Omit the images and output every line of the data below exactly.

[[ The input open ]]

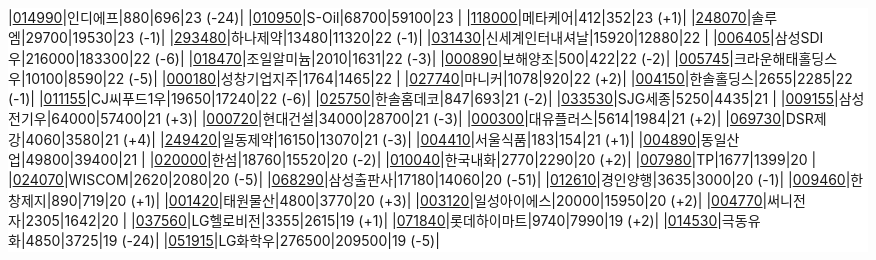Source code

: |[014990](https://finance.daum.net/quotes/A014990)|인디에프|880|696|23 (-24)|
|[010950](https://finance.daum.net/quotes/A010950)|S-Oil|68700|59100|23 |
|[118000](https://finance.daum.net/quotes/A118000)|메타케어|412|352|23 (+1)|
|[248070](https://finance.daum.net/quotes/A248070)|솔루엠|29700|19530|23 (-1)|
|[293480](https://finance.daum.net/quotes/A293480)|하나제약|13480|11320|22 (-1)|
|[031430](https://finance.daum.net/quotes/A031430)|신세계인터내셔날|15920|12880|22 |
|[006405](https://finance.daum.net/quotes/A006405)|삼성SDI우|216000|183300|22 (-6)|
|[018470](https://finance.daum.net/quotes/A018470)|조일알미늄|2010|1631|22 (-3)|
|[000890](https://finance.daum.net/quotes/A000890)|보해양조|500|422|22 (-2)|
|[005745](https://finance.daum.net/quotes/A005745)|크라운해태홀딩스우|10100|8590|22 (-5)|
|[000180](https://finance.daum.net/quotes/A000180)|성창기업지주|1764|1465|22 |
|[027740](https://finance.daum.net/quotes/A027740)|마니커|1078|920|22 (+2)|
|[004150](https://finance.daum.net/quotes/A004150)|한솔홀딩스|2655|2285|22 (-1)|
|[011155](https://finance.daum.net/quotes/A011155)|CJ씨푸드1우|19650|17240|22 (-6)|
|[025750](https://finance.daum.net/quotes/A025750)|한솔홈데코|847|693|21 (-2)|
|[033530](https://finance.daum.net/quotes/A033530)|SJG세종|5250|4435|21 |
|[009155](https://finance.daum.net/quotes/A009155)|삼성전기우|64000|57400|21 (+3)|
|[000720](https://finance.daum.net/quotes/A000720)|현대건설|34000|28700|21 (-3)|
|[000300](https://finance.daum.net/quotes/A000300)|대유플러스|5614|1984|21 (+2)|
|[069730](https://finance.daum.net/quotes/A069730)|DSR제강|4060|3580|21 (+4)|
|[249420](https://finance.daum.net/quotes/A249420)|일동제약|16150|13070|21 (-3)|
|[004410](https://finance.daum.net/quotes/A004410)|서울식품|183|154|21 (+1)|
|[004890](https://finance.daum.net/quotes/A004890)|동일산업|49800|39400|21 |
|[020000](https://finance.daum.net/quotes/A020000)|한섬|18760|15520|20 (-2)|
|[010040](https://finance.daum.net/quotes/A010040)|한국내화|2770|2290|20 (+2)|
|[007980](https://finance.daum.net/quotes/A007980)|TP|1677|1399|20 |
|[024070](https://finance.daum.net/quotes/A024070)|WISCOM|2620|2080|20 (-5)|
|[068290](https://finance.daum.net/quotes/A068290)|삼성출판사|17180|14060|20 (-51)|
|[012610](https://finance.daum.net/quotes/A012610)|경인양행|3635|3000|20 (-1)|
|[009460](https://finance.daum.net/quotes/A009460)|한창제지|890|719|20 (+1)|
|[001420](https://finance.daum.net/quotes/A001420)|태원물산|4800|3770|20 (+3)|
|[003120](https://finance.daum.net/quotes/A003120)|일성아이에스|20000|15950|20 (+2)|
|[004770](https://finance.daum.net/quotes/A004770)|써니전자|2305|1642|20 |
|[037560](https://finance.daum.net/quotes/A037560)|LG헬로비전|3355|2615|19 (+1)|
|[071840](https://finance.daum.net/quotes/A071840)|롯데하이마트|9740|7990|19 (+2)|
|[014530](https://finance.daum.net/quotes/A014530)|극동유화|4850|3725|19 (-24)|
|[051915](https://finance.daum.net/quotes/A051915)|LG화학우|276500|209500|19 (-5)|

[[ The input closed ]]

» Solution:
Source code

: |[014990](https://finance.daum.net/quotes/A014990)|인디에프|880|696|23 (-24)|
|[010950](https://finance.daum.net/quotes/A010950)|S-Oil|68700|59100|23 |
|[118000](https://finance.daum.net/quotes/A118000)|메타케어|412|352|23 (+1)|
|[248070](https://finance.daum.net/quotes/A248070)|솔루엠|29700|19530|23 (-1)|
|[293480](https://finance.daum.net/quotes/A293480)|하나제약|13480|11320|22 (-1)|
|[031430](https://finance.daum.net/quotes/A031430)|신세계인터내셔날|15920|12880|22 |
|[006405](https://finance.daum.net/quotes/A006405)|삼성SDI우|216000|183300|22 (-6)|
|[018470](https://finance.daum.net/quotes/A018470)|조일알미늄|2010|1631|22 (-3)|
|[000890](https://finance.daum.net/quotes/A000890)|보해양조|500|422|22 (-2)|
|[005745](https://finance.daum.net/quotes/A005745)|크라운해태홀딩스우|10100|8590|22 (-5)|
|[000180](https://finance.daum.net/quotes/A000180)|성창기업지주|1764|1465|22 |
|[027740](https://finance.daum.net/quotes/A027740)|마니커|1078|920|22 (+2)|
|[004150](https://finance.daum.net/quotes/A004150)|한솔홀딩스|2655|2285|22 (-1)|
|[011155](https://finance.daum.net/quotes/A011155)|CJ씨푸드1우|19650|17240|22 (-6)|
|[025750](https://finance.daum.net/quotes/A025750)|한솔홈데코|847|693|21 (-2)|
|[033530](https://finance.daum.net/quotes/A033530)|SJG세종|5250|4435|21 |
|[009155](https://finance.daum.net/quotes/A009155)|삼성전기우|64000|57400|21 (+3)|
|[000720](https://finance.daum.net/quotes/A000720)|현대건설|34000|28700|21 (-3)|
|[000300](https://finance.daum.net/quotes/A000300)|대유플러스|5614|1984|21 (+2)|
|[069730](https://finance.daum.net/quotes/A069730)|DSR제강|4060|3580|21 (+4)|
|[249420](https://finance.daum.net/quotes/A249420)|일동제약|16150|13070|21 (-3)|
|[004410](https://finance.daum.net/quotes/A004410)|서울식품|183|154|21 (+1)|
|[004890](https://finance.daum.net/quotes/A004890)|동일산업|49800|39400|21 |
|[020000](https://finance.daum.net/quotes/A020000)|한섬|18760|15520|20 (-2)|
|[010040](https://finance.daum.net/quotes/A010040)|한국내화|2770|2290|20 (+2)|
|[007980](https://finance.daum.net/quotes/A007980)|TP|1677|1399|20 |
|[024070](https://finance.daum.net/quotes/A024070)|WISCOM|2620|2080|20 (-5)|
|[068290](https://finance.daum.net/quotes/A068290)|삼성출판사|17180|14060|20 (-51)|
|[012610](https://finance.daum.net/quotes/A012610)|경인양행|3635|3000|20 (-1)|
|[009460](https://finance.daum.net/quotes/A009460)|한창제지|890|719|20 (+1)|
|[001420](https://finance.daum.net/quotes/A001420)|태원물산|4800|3770|20 (+3)|
|[003120](https://finance.daum.net/quotes/A003120)|일성아이에스|20000|15950|20 (+2)|
|[004770](https://finance.daum.net/quotes/A004770)|써니전자|2305|1642|20 |
|[037560](https://finance.daum.net/quotes/A037560)|LG헬로비전|3355|2615|19 (+1)|
|[071840](https://finance.daum.net/quotes/A071840)|롯데하이마트|9740|7990|19 (+2)|
|[014530](https://finance.daum.net/quotes/A014530)|극동유화|4850|3725|19 (-24)|
|[051915](https://finance.daum.net/quotes/A051915)|LG화학우|276500|209500|19 (-5)|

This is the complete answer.